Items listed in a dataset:
- - -

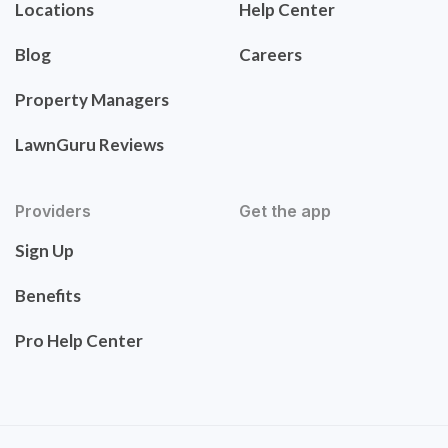
Locations
Help Center
Blog
Careers
Property Managers
LawnGuru Reviews
Providers
Get the app
Sign Up
Benefits
Pro Help Center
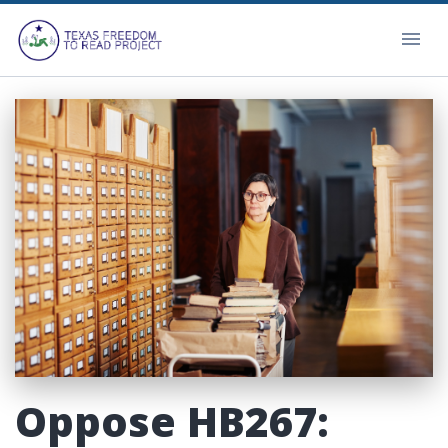
Oppose HB267:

- - -

* [Task to carry out]:
Without including any picture, print every record exactly as written above.

* [Answer section]:
Locations
Help Center
Blog
Careers
Property Managers
LawnGuru Reviews
Providers
Get the app
Sign Up
Benefits
Pro Help Center
Oppose HB267:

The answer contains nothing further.